Supplied entries »
>>

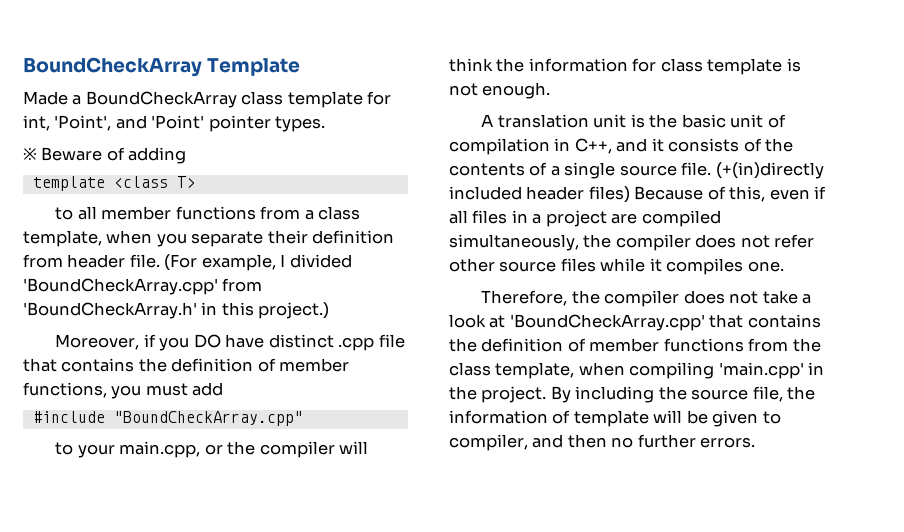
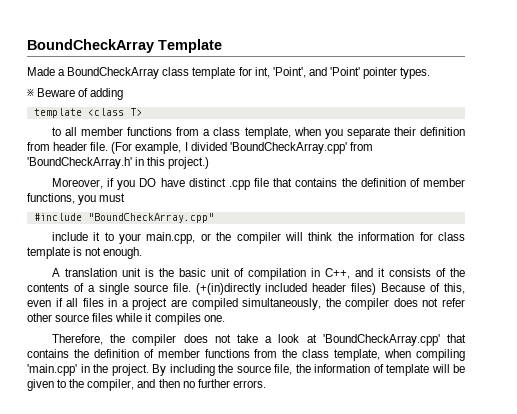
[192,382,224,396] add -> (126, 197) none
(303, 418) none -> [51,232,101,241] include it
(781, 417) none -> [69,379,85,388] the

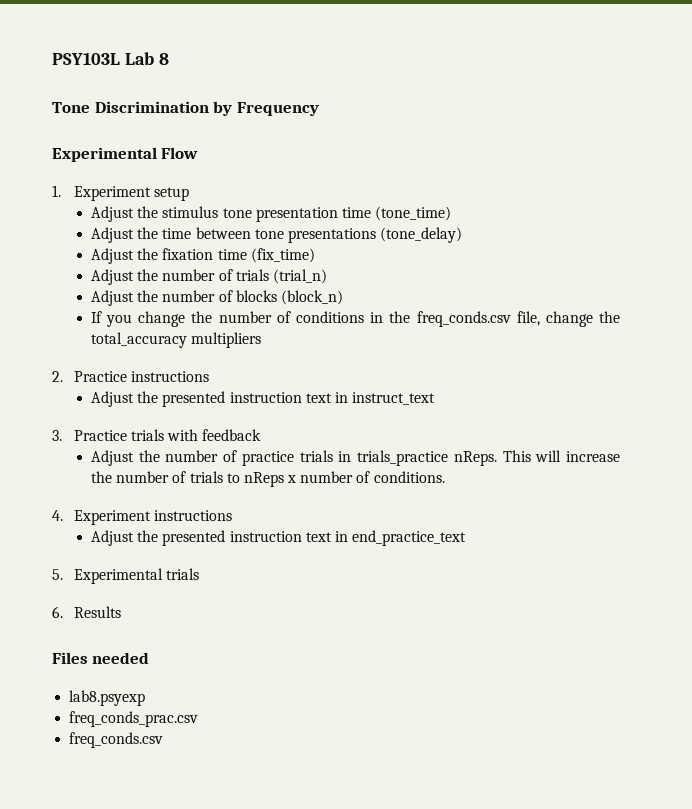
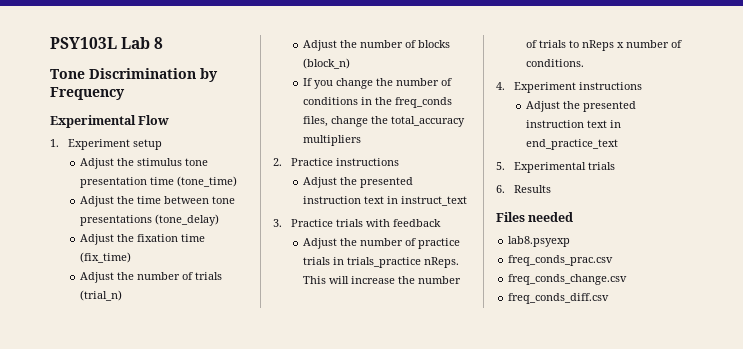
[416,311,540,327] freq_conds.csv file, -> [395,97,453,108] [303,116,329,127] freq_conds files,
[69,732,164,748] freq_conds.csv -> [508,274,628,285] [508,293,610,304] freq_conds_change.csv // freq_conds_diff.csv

<<
>>

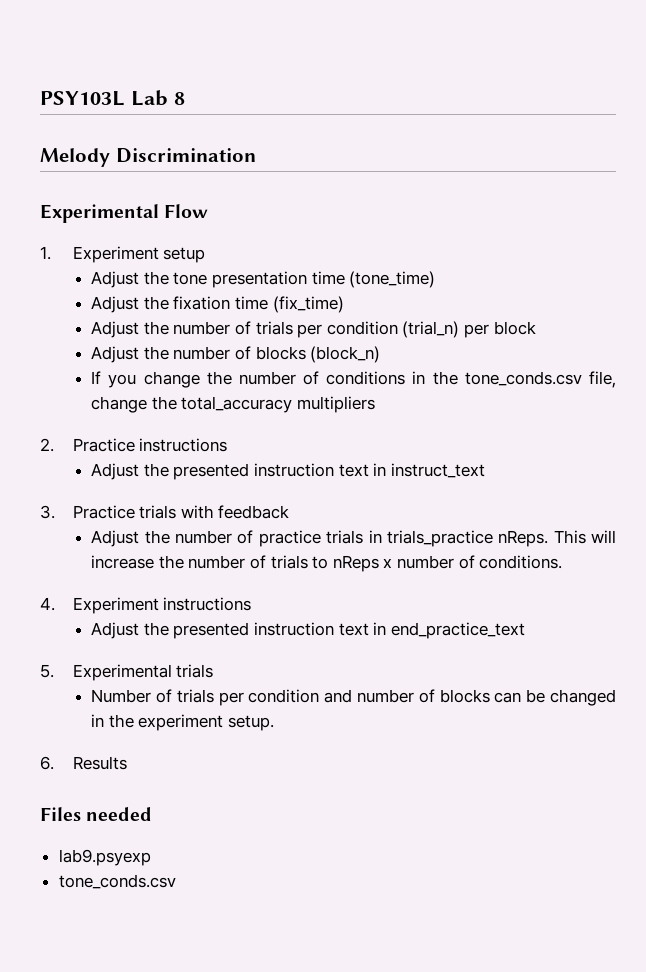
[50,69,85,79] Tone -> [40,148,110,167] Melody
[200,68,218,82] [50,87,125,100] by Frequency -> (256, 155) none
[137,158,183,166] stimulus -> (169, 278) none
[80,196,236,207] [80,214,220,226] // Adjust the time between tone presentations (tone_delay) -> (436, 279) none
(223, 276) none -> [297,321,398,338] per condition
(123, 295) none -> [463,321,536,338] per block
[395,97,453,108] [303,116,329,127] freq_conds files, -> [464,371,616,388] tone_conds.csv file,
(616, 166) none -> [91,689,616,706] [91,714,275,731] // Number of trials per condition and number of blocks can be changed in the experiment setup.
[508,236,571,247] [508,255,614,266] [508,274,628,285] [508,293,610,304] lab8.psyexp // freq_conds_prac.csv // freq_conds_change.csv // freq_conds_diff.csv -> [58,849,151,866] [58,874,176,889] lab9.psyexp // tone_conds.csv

<<
>>

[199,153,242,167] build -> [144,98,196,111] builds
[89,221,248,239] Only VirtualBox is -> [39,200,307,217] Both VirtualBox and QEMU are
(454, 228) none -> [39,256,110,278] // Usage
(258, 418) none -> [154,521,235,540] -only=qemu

<<

Work task » Produce an exact reproduction of the listing above, limited to the lines starting at the line with "[192,382,224,396] add -> (126, 197) none" and ending at the line with "[69,732,164,748] freq_conds.csv ->", both kept, with every picture left out.

Solution to the problem »
[192,382,224,396] add -> (126, 197) none
(303, 418) none -> [51,232,101,241] include it
(781, 417) none -> [69,379,85,388] the

[416,311,540,327] freq_conds.csv file, -> [395,97,453,108] [303,116,329,127] freq_conds files,
[69,732,164,748] freq_conds.csv -> [508,274,628,285] [508,293,610,304] freq_conds_change.csv // freq_conds_diff.csv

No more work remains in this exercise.